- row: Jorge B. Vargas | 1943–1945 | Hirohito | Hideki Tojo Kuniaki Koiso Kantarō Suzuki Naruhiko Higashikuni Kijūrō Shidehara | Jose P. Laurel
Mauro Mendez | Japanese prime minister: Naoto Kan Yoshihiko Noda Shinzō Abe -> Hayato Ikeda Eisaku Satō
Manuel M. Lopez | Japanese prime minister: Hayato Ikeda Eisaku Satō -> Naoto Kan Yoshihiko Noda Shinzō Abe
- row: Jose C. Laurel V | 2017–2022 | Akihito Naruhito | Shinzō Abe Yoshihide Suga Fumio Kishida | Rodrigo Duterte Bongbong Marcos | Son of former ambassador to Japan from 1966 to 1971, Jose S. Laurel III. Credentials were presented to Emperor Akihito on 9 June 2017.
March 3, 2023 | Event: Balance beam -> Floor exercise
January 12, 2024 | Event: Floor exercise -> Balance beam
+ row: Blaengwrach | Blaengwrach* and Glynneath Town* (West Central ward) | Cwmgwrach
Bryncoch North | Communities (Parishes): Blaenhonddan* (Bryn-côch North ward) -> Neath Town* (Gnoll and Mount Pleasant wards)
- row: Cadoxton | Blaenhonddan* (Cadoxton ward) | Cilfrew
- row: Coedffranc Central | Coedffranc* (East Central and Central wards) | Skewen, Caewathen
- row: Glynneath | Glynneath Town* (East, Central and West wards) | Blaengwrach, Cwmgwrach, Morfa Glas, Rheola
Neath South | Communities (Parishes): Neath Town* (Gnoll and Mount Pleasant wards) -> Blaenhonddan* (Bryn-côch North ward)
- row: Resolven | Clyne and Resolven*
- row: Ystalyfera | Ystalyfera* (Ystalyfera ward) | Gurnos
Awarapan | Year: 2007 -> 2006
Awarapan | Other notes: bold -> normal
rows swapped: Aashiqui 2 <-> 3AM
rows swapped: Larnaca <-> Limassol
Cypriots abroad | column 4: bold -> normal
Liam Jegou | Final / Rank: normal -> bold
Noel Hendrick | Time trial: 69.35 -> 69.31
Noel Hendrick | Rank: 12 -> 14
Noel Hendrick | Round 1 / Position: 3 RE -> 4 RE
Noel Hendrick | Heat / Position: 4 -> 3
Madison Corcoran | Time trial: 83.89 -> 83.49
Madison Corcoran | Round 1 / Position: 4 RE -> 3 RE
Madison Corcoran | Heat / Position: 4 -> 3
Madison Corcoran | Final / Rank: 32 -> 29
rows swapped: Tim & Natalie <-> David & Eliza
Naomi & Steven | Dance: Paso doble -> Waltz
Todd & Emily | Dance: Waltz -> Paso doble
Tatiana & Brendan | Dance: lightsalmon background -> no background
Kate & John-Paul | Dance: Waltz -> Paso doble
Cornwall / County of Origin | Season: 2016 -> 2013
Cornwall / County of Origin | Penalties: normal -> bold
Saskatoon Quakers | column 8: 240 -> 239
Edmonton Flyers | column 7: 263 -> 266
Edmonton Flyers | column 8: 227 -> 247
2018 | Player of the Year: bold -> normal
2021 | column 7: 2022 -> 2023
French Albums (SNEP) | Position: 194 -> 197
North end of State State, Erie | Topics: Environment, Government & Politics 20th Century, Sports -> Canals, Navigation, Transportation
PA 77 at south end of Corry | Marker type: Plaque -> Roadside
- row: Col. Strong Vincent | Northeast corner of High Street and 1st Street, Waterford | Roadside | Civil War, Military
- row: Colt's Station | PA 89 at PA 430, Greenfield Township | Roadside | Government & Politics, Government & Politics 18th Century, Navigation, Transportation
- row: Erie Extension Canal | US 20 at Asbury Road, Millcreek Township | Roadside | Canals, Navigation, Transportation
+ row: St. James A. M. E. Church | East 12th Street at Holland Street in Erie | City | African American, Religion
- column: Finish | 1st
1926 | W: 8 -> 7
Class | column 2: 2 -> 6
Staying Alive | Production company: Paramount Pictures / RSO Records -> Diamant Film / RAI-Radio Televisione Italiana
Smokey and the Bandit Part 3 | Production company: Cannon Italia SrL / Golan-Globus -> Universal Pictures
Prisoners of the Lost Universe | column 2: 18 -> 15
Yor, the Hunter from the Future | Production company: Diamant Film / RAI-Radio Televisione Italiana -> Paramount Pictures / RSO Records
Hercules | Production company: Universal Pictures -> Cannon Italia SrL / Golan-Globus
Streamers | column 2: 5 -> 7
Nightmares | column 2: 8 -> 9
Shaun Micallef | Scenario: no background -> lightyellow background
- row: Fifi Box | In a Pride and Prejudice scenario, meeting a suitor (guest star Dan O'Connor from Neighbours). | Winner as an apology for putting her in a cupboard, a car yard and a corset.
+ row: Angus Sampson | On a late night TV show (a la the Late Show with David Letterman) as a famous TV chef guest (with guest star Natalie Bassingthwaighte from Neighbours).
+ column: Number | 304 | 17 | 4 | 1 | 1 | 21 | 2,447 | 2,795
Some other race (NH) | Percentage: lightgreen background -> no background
####
SHORT EXERCISE:
Please write out the material above again, switching every "Neighbours" to "Home and Away" and keeping everything else the same.

SOLUTION TO THE EXERCISE:
- row: Jorge B. Vargas | 1943–1945 | Hirohito | Hideki Tojo Kuniaki Koiso Kantarō Suzuki Naruhiko Higashikuni Kijūrō Shidehara | Jose P. Laurel
Mauro Mendez | Japanese prime minister: Naoto Kan Yoshihiko Noda Shinzō Abe -> Hayato Ikeda Eisaku Satō
Manuel M. Lopez | Japanese prime minister: Hayato Ikeda Eisaku Satō -> Naoto Kan Yoshihiko Noda Shinzō Abe
- row: Jose C. Laurel V | 2017–2022 | Akihito Naruhito | Shinzō Abe Yoshihide Suga Fumio Kishida | Rodrigo Duterte Bongbong Marcos | Son of former ambassador to Japan from 1966 to 1971, Jose S. Laurel III. Credentials were presented to Emperor Akihito on 9 June 2017.
March 3, 2023 | Event: Balance beam -> Floor exercise
January 12, 2024 | Event: Floor exercise -> Balance beam
+ row: Blaengwrach | Blaengwrach* and Glynneath Town* (West Central ward) | Cwmgwrach
Bryncoch North | Communities (Parishes): Blaenhonddan* (Bryn-côch North ward) -> Neath Town* (Gnoll and Mount Pleasant wards)
- row: Cadoxton | Blaenhonddan* (Cadoxton ward) | Cilfrew
- row: Coedffranc Central | Coedffranc* (East Central and Central wards) | Skewen, Caewathen
- row: Glynneath | Glynneath Town* (East, Central and West wards) | Blaengwrach, Cwmgwrach, Morfa Glas, Rheola
Neath South | Communities (Parishes): Neath Town* (Gnoll and Mount Pleasant wards) -> Blaenhonddan* (Bryn-côch North ward)
- row: Resolven | Clyne and Resolven*
- row: Ystalyfera | Ystalyfera* (Ystalyfera ward) | Gurnos
Awarapan | Year: 2007 -> 2006
Awarapan | Other notes: bold -> normal
rows swapped: Aashiqui 2 <-> 3AM
rows swapped: Larnaca <-> Limassol
Cypriots abroad | column 4: bold -> normal
Liam Jegou | Final / Rank: normal -> bold
Noel Hendrick | Time trial: 69.35 -> 69.31
Noel Hendrick | Rank: 12 -> 14
Noel Hendrick | Round 1 / Position: 3 RE -> 4 RE
Noel Hendrick | Heat / Position: 4 -> 3
Madison Corcoran | Time trial: 83.89 -> 83.49
Madison Corcoran | Round 1 / Position: 4 RE -> 3 RE
Madison Corcoran | Heat / Position: 4 -> 3
Madison Corcoran | Final / Rank: 32 -> 29
rows swapped: Tim & Natalie <-> David & Eliza
Naomi & Steven | Dance: Paso doble -> Waltz
Todd & Emily | Dance: Waltz -> Paso doble
Tatiana & Brendan | Dance: lightsalmon background -> no background
Kate & John-Paul | Dance: Waltz -> Paso doble
Cornwall / County of Origin | Season: 2016 -> 2013
Cornwall / County of Origin | Penalties: normal -> bold
Saskatoon Quakers | column 8: 240 -> 239
Edmonton Flyers | column 7: 263 -> 266
Edmonton Flyers | column 8: 227 -> 247
2018 | Player of the Year: bold -> normal
2021 | column 7: 2022 -> 2023
French Albums (SNEP) | Position: 194 -> 197
North end of State State, Erie | Topics: Environment, Government & Politics 20th Century, Sports -> Canals, Navigation, Transportation
PA 77 at south end of Corry | Marker type: Plaque -> Roadside
- row: Col. Strong Vincent | Northeast corner of High Street and 1st Street, Waterford | Roadside | Civil War, Military
- row: Colt's Station | PA 89 at PA 430, Greenfield Township | Roadside | Government & Politics, Government & Politics 18th Century, Navigation, Transportation
- row: Erie Extension Canal | US 20 at Asbury Road, Millcreek Township | Roadside | Canals, Navigation, Transportation
+ row: St. James A. M. E. Church | East 12th Street at Holland Street in Erie | City | African American, Religion
- column: Finish | 1st
1926 | W: 8 -> 7
Class | column 2: 2 -> 6
Staying Alive | Production company: Paramount Pictures / RSO Records -> Diamant Film / RAI-Radio Televisione Italiana
Smokey and the Bandit Part 3 | Production company: Cannon Italia SrL / Golan-Globus -> Universal Pictures
Prisoners of the Lost Universe | column 2: 18 -> 15
Yor, the Hunter from the Future | Production company: Diamant Film / RAI-Radio Televisione Italiana -> Paramount Pictures / RSO Records
Hercules | Production company: Universal Pictures -> Cannon Italia SrL / Golan-Globus
Streamers | column 2: 5 -> 7
Nightmares | column 2: 8 -> 9
Shaun Micallef | Scenario: no background -> lightyellow background
- row: Fifi Box | In a Pride and Prejudice scenario, meeting a suitor (guest star Dan O'Connor from Home and Away). | Winner as an apology for putting her in a cupboard, a car yard and a corset.
+ row: Angus Sampson | On a late night TV show (a la the Late Show with David Letterman) as a famous TV chef guest (with guest star Natalie Bassingthwaighte from Home and Away).
+ column: Number | 304 | 17 | 4 | 1 | 1 | 21 | 2,447 | 2,795
Some other race (NH) | Percentage: lightgreen background -> no background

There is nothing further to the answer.